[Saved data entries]

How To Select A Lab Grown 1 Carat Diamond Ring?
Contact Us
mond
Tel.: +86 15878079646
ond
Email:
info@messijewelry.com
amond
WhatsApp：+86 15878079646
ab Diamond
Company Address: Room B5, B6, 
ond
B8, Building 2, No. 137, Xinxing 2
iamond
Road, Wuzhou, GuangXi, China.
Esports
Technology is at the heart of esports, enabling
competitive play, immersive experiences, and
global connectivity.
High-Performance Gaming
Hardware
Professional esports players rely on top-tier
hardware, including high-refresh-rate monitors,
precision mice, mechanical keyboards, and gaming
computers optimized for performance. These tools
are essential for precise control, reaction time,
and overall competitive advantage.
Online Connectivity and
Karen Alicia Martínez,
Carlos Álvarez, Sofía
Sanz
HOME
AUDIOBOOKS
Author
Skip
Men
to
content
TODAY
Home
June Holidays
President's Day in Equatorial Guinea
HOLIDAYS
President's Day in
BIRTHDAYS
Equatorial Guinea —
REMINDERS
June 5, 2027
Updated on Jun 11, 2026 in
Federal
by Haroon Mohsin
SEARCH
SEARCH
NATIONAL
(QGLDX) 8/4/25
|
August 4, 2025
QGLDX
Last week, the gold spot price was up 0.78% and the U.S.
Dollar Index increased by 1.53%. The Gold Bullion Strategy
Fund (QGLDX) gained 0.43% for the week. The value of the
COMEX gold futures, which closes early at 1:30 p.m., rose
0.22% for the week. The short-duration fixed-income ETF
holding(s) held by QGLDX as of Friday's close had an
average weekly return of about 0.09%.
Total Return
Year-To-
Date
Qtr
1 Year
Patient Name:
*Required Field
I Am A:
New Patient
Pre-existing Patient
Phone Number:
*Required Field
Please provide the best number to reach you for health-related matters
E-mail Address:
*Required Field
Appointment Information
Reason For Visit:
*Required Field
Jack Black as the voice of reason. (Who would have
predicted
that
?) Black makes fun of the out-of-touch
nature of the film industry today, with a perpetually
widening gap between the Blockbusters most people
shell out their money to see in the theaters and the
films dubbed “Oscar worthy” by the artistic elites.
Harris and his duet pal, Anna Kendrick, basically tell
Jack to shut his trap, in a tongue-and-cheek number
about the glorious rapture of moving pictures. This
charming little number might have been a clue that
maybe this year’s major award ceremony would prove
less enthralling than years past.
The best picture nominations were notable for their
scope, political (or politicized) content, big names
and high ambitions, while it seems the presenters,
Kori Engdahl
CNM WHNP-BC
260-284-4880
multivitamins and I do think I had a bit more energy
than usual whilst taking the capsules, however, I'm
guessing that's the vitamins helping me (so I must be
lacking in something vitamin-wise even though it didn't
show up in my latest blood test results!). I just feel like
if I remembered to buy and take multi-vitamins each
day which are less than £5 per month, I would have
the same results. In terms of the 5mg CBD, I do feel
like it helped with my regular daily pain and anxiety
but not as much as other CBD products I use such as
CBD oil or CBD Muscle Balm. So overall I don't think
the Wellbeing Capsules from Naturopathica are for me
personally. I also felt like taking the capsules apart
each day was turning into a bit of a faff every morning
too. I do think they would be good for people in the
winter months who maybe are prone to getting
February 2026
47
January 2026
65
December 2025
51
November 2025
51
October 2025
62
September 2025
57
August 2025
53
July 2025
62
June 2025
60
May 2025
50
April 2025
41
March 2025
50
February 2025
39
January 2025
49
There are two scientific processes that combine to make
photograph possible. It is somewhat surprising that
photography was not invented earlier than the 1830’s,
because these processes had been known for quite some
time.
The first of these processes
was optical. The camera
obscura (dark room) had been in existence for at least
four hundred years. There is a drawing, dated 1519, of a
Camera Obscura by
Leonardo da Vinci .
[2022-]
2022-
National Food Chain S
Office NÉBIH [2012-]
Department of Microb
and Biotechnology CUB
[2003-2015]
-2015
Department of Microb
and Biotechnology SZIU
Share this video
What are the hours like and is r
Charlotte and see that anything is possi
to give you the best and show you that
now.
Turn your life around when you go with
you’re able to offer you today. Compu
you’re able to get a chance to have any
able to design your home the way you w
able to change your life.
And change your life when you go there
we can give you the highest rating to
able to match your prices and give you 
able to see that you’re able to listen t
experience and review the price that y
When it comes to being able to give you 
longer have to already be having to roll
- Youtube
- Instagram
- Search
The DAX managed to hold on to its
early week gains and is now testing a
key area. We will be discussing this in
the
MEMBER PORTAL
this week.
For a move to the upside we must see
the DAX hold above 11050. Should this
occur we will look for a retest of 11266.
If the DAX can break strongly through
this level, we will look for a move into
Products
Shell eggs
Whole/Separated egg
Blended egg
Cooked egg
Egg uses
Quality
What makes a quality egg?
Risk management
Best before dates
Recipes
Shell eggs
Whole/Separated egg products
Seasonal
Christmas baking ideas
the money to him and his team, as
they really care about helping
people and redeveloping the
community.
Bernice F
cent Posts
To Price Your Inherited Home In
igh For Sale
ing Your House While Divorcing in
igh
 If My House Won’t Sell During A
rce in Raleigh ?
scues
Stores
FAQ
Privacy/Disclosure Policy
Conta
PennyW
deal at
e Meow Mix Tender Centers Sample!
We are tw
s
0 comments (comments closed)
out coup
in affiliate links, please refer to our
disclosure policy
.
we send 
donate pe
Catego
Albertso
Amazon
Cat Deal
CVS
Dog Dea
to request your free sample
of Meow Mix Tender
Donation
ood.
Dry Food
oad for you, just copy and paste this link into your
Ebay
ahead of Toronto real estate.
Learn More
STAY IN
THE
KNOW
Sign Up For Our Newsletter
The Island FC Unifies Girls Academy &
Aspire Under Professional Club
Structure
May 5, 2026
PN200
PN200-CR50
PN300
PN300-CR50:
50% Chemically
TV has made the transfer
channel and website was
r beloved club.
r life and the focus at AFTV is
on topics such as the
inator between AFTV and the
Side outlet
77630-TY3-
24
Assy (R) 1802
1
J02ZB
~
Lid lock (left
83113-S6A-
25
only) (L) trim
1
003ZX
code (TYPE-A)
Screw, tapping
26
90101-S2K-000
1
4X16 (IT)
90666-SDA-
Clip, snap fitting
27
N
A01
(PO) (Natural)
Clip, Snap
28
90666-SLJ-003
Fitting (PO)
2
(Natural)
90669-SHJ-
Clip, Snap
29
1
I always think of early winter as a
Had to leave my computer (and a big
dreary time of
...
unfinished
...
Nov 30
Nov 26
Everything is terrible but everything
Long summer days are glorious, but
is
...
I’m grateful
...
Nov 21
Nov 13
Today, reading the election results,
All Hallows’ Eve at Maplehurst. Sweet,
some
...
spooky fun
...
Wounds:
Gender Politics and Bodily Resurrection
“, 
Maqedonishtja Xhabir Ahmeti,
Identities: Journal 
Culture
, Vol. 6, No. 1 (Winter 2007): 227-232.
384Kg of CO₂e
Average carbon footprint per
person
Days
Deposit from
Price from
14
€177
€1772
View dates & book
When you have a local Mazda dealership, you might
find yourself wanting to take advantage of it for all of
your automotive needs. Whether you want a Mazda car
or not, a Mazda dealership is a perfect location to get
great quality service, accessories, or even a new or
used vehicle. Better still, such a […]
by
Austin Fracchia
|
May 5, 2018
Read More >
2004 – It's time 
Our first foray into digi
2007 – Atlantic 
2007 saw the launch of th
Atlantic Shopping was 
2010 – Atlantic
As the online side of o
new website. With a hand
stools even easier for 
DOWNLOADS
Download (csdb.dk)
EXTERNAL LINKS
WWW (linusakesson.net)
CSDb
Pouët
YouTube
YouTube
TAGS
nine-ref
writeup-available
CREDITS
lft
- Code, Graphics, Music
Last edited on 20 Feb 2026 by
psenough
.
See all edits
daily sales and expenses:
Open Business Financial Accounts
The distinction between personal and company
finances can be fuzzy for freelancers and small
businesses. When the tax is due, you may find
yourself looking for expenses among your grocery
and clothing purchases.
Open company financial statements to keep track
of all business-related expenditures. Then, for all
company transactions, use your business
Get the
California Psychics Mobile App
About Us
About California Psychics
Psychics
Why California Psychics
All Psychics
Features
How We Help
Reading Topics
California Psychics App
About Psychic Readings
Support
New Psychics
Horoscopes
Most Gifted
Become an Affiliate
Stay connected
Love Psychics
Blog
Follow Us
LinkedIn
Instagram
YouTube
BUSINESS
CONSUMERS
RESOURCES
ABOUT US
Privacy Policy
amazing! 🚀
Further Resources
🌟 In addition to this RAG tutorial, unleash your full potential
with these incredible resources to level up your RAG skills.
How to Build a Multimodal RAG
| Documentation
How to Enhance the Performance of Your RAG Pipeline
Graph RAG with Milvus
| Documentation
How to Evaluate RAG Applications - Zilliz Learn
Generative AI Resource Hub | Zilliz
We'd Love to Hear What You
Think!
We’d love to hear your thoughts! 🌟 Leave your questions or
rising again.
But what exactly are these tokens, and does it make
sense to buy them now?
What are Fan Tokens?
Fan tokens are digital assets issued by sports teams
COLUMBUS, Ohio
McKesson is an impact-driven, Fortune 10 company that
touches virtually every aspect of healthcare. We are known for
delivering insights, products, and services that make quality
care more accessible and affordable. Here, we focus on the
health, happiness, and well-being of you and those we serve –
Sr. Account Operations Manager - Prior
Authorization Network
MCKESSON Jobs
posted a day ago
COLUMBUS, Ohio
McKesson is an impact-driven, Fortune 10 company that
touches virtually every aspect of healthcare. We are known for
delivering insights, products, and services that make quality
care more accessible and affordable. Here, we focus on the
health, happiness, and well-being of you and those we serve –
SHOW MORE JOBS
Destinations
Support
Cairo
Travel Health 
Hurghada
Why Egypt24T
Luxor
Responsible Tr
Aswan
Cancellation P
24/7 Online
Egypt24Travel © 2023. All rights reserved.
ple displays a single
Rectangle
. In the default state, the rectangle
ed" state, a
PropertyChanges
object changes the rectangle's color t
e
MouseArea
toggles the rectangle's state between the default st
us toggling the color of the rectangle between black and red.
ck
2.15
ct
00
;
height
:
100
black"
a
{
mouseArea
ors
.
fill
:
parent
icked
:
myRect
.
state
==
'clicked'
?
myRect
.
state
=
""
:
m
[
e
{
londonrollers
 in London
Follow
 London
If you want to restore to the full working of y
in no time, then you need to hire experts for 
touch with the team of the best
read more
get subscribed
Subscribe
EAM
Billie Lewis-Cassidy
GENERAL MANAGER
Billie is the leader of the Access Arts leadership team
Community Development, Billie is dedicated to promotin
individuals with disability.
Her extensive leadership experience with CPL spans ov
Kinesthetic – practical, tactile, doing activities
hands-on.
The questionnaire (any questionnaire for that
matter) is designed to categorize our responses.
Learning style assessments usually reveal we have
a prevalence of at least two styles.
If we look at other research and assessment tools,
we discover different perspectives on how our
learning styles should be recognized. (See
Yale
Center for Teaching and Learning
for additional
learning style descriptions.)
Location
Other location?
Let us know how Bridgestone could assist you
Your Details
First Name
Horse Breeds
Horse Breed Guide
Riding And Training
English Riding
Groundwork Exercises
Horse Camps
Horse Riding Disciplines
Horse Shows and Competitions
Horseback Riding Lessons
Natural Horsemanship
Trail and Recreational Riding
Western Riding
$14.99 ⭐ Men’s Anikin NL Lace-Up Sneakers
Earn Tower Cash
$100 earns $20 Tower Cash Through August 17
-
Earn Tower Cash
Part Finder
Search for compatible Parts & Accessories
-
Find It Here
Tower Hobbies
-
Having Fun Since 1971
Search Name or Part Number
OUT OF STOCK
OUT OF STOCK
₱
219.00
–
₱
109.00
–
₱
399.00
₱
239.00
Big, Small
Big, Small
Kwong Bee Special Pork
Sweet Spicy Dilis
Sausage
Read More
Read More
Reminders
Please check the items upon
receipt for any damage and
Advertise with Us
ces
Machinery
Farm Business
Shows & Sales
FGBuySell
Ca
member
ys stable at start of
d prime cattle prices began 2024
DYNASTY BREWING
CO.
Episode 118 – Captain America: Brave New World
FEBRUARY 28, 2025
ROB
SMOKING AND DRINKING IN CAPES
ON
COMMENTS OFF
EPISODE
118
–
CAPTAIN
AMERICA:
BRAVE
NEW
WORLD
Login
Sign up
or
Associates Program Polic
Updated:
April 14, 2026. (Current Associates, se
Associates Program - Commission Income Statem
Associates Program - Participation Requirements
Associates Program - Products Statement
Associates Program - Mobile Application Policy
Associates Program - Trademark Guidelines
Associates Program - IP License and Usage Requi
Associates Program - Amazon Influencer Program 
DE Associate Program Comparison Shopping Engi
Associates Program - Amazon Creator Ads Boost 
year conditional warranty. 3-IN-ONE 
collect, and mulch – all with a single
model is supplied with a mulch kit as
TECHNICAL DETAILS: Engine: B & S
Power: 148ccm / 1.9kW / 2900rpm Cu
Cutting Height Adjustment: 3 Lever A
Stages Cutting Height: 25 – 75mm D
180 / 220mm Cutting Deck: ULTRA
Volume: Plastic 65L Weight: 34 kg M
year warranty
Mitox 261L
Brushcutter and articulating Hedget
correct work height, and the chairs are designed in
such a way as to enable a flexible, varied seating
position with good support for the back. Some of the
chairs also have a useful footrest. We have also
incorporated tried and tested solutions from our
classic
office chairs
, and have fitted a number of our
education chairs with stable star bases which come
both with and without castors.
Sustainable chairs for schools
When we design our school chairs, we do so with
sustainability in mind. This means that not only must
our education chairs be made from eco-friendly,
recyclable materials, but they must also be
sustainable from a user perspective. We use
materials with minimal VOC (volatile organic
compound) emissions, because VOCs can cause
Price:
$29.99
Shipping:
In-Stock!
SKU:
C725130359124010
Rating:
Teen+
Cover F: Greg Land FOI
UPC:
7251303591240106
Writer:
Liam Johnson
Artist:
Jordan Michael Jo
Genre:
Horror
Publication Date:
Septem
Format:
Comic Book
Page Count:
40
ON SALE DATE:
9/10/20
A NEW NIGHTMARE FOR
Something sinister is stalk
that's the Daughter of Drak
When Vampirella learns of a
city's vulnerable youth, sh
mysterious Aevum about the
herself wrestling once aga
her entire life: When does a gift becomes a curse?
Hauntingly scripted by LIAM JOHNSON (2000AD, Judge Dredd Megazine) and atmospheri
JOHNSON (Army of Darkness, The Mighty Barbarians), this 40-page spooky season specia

• **Prompt**
Repeat the rows above, word for word, from the very first line through the line containing "precision mice, mechanical", including that line.

• **Answer section**
How To Select A Lab Grown 1 Carat Diamond Ring?
Contact Us
mond
Tel.: +86 15878079646
ond
Email:
info@messijewelry.com
amond
WhatsApp：+86 15878079646
ab Diamond
Company Address: Room B5, B6, 
ond
B8, Building 2, No. 137, Xinxing 2
iamond
Road, Wuzhou, GuangXi, China.
Esports
Technology is at the heart of esports, enabling
competitive play, immersive experiences, and
global connectivity.
High-Performance Gaming
Hardware
Professional esports players rely on top-tier
hardware, including high-refresh-rate monitors,
precision mice, mechanical keyboards, and gaming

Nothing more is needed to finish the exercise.